Eine Studie am Oxford River ergab weithin viele Spuren von antibiotisch resistenten Keimen im Abwasser. Dr. Rob Morley, der Studienleiter wurde von „Windrush against Sewage Pollution (WASP), HoT Water und dem Angling Trust“ unterstützt.
Fast alle Gewässer befallen
Untersucht wurde die Anwesenheit von „ Extended Spectrum ß-lactamase (ESBL) im Wasser.

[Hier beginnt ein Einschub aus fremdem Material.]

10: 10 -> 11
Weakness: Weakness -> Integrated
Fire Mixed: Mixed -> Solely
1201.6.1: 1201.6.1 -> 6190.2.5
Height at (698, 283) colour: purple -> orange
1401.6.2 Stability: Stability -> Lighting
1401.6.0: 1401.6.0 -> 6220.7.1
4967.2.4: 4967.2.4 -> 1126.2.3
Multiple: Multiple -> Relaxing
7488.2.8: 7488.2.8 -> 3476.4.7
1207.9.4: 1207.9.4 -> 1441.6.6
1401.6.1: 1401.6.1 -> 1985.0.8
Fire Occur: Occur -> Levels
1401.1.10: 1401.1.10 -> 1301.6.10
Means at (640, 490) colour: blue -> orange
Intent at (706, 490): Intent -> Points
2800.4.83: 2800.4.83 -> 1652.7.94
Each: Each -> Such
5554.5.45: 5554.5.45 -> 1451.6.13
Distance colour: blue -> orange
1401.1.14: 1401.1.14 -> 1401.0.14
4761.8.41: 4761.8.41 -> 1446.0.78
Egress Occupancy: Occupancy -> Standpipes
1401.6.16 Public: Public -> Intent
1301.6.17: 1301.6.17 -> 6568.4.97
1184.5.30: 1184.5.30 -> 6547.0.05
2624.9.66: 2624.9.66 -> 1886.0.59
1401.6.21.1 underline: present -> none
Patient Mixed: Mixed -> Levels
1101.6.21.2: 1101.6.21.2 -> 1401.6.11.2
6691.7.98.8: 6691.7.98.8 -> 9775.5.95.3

Diese Verbindung ist resistent gegen die meisten normalen Antibiotica. 97 Prozent aller Proben enthielten gefährliche Antibioticaresistente Keime, wobei die höchsten Konzentrationen in der Nähe von Abwasser-Einmündungen festgestellt wurden.
„Unsere Regierung und die Wasserversorgungswerke ignorieren hier einfach eine schwere und unsichtbare Bedrohung für die Gesundheit – obwohl diese sich vermeiden ließe“, äußert sich Ash Smith, der Mitbegründer von WASP.
Weltweites Problem
„Sie wissen, dass Antibiotika-Resistenzen eine weltweite Krise sind, doch Wasserversorger leiten die einfach in unsere Flüsse ab, ohne in stark betroffenen Gebieten Warnungsschilder aufzustellen“. Alex Farquhar vom Angling Trust ergänzt: „Das verschmutzte Wasser im Fluss birgt nicht nur ein Risiko für Angler und kontaminierte Fische, sondern wir wissen auch noch nicht wie diese Keime auf das weitere Ökosystem wirken“.